Joe Biden’s recent policy proposal to address the country’s crisis of care didn’t garner major headlines. There were no haphazardly capitalized Trump tweets in response, nor congressional Republicans denouncing it as socialism. But make no mistake: His plan is quietly radical in both its comprehensiveness and its framing.
Mr. Biden’s plan incorporates a lot of ideas that are not his own. His pledge to give all 3- and 4-year-olds access to preschool? President Barack Obama initiated an effort to ensure universal preschool in 2013. His promise to help parents afford child care? It piggybacks on Senator Patty Murray and Representative Bobby Scott’s Child Care for Working Families Act. His argument that caregivers deserve better pay and more rights? To get there, he says he’d sign the Domestic Workers Bill of Rights bill put forward by Senator Kamala Harris and Representative Pramila Jayapal in 2018.

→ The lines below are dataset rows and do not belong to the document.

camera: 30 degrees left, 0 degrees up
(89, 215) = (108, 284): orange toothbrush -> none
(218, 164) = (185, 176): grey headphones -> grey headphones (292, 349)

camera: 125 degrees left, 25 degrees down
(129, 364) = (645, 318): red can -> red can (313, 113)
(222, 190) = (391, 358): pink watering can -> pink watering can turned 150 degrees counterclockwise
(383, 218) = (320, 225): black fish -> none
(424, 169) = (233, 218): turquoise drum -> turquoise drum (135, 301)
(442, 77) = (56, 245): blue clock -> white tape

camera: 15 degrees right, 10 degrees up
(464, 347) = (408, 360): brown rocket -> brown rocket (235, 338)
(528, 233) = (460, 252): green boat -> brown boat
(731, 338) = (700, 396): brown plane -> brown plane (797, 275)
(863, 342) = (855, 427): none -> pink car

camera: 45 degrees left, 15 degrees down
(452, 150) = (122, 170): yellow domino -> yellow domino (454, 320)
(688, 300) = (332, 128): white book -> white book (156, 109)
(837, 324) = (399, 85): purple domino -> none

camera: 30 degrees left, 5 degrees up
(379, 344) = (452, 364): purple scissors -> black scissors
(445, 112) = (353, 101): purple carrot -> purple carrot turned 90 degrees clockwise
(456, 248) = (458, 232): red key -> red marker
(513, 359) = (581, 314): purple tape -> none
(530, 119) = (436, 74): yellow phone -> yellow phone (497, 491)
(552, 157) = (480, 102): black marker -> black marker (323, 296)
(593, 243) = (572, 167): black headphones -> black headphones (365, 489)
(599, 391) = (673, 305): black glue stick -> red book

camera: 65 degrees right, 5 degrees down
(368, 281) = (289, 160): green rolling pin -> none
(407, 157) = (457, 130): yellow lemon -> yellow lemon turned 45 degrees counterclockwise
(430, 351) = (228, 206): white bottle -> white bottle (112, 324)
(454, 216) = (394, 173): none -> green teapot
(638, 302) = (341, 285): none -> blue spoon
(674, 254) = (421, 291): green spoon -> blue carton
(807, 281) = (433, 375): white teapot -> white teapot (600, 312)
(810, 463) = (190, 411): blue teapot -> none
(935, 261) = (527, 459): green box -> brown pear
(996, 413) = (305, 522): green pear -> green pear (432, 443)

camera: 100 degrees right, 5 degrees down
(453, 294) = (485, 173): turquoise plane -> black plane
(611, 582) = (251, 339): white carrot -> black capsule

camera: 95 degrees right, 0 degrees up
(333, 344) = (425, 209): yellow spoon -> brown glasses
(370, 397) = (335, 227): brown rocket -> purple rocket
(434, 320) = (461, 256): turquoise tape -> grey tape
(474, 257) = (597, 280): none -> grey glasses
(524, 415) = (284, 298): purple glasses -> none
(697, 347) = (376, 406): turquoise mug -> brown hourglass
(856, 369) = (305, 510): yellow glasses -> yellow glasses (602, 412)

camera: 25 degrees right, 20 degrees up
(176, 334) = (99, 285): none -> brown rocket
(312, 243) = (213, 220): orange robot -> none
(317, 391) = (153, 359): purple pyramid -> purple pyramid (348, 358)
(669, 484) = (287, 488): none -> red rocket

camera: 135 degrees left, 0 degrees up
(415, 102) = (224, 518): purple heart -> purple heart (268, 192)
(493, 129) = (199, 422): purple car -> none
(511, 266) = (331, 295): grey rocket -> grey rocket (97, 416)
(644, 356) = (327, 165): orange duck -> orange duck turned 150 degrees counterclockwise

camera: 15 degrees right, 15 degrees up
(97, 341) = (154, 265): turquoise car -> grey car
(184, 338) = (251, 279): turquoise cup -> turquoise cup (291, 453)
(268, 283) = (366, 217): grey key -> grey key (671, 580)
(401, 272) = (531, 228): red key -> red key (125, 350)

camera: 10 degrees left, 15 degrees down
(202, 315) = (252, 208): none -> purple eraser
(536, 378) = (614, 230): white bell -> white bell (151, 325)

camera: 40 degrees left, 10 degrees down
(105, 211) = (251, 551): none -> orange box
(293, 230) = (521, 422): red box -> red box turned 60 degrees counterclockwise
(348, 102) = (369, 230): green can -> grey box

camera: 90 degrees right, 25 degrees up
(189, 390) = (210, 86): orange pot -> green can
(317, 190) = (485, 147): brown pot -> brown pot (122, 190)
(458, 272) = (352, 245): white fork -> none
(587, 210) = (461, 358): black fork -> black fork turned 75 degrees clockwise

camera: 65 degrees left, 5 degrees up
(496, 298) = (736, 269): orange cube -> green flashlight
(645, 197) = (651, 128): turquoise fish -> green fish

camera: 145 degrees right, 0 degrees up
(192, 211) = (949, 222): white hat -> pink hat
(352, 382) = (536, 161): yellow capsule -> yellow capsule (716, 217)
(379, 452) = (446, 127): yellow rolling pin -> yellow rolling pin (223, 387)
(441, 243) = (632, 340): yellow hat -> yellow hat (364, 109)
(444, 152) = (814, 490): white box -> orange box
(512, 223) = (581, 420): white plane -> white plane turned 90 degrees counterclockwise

But by bringing all of these pieces together in one place and by talking about them in the same breath with his other economic policies, he is pushing this conversation into new territory. No longer is the struggle to care for our families while earning a living something relegated to kitchen tables and curtained-off hospital beds. These challenges affect all of us, rippling throughout the entire economy. And Mr. Biden is the first presidential candidate to drag them out of the shadows and into the public conversation in such a sweeping way.